For Indian IT companies, this creates a dual narrative. On one hand, rising AI adoption means more enterprise software spending, good for companies like Infosys and Wipro that are building AI service layers. On the other, if AI models automate the kind of work these firms sell, the long-term disruption risk is real. TCS was trading at roughly 23x PE as recently as Q1 2026, in a world where Anthropic lists at 20x revenue and posts operating profits in Q2, that multiple conversation is going to get uncomfortable.

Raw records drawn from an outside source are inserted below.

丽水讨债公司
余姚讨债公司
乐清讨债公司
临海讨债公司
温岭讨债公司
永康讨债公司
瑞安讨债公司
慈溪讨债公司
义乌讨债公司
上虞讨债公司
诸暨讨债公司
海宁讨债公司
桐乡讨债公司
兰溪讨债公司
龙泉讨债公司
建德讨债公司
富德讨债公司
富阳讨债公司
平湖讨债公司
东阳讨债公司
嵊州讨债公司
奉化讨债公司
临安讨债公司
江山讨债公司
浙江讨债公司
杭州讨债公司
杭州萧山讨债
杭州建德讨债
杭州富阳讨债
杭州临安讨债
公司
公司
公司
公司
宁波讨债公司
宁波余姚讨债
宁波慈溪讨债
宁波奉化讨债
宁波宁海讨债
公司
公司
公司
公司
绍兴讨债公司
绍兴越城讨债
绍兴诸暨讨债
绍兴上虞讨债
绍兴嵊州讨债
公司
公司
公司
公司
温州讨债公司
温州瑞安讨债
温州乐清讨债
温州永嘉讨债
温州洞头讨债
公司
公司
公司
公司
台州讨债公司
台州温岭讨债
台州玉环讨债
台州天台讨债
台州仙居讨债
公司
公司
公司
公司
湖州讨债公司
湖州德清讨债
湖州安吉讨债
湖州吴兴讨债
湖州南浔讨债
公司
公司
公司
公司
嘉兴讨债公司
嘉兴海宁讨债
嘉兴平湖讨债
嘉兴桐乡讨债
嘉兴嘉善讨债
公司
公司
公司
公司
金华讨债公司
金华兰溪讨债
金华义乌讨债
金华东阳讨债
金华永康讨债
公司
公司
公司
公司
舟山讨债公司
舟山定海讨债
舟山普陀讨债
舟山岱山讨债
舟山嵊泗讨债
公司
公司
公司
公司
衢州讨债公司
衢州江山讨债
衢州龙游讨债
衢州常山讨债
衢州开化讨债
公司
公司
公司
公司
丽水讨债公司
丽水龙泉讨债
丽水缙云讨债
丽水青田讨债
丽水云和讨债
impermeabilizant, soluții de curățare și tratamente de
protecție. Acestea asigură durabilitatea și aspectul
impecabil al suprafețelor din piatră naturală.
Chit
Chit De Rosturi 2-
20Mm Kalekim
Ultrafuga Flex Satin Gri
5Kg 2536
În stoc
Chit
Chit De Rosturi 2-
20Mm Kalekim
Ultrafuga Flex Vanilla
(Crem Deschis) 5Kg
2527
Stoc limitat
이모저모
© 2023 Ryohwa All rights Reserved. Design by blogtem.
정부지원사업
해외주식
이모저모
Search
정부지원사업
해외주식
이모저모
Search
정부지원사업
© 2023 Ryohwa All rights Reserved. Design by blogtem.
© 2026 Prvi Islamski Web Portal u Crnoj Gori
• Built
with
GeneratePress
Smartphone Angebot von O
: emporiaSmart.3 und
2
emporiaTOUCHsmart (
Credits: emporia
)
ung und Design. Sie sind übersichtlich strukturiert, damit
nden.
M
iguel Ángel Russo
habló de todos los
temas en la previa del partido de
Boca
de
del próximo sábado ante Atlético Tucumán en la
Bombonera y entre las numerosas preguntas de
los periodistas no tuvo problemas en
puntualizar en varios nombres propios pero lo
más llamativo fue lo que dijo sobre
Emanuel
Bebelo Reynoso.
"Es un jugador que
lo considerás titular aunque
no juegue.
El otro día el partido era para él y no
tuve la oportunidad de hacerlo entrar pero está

The Bottomline: Place Your Bets Carefully
Two companies with combined revenues approaching $70 billion annualised, racing toward a trillion-dollar valuation each, in the middle of the most significant technology shift since the internet, that is not background noise. It is the headline.
As investors, our job is not to chase the IPO pop (which could be significant but also fleeting). The smarter play is to understand what these listings signal: AI infrastructure is maturing, enterprise adoption is accelerating, and the valuation language of tech has permanently changed.
Watch the IPO filings. Watch the S-1 revenue disclosures carefully, especially gross margins and customer concentration. And watch what happens to Nvidia, which supplies chips to both companies. If this race ends in a trillion-dollar listing, every piece of the AI supply chain moves with it, and some of that story will be written right here in Indian markets too.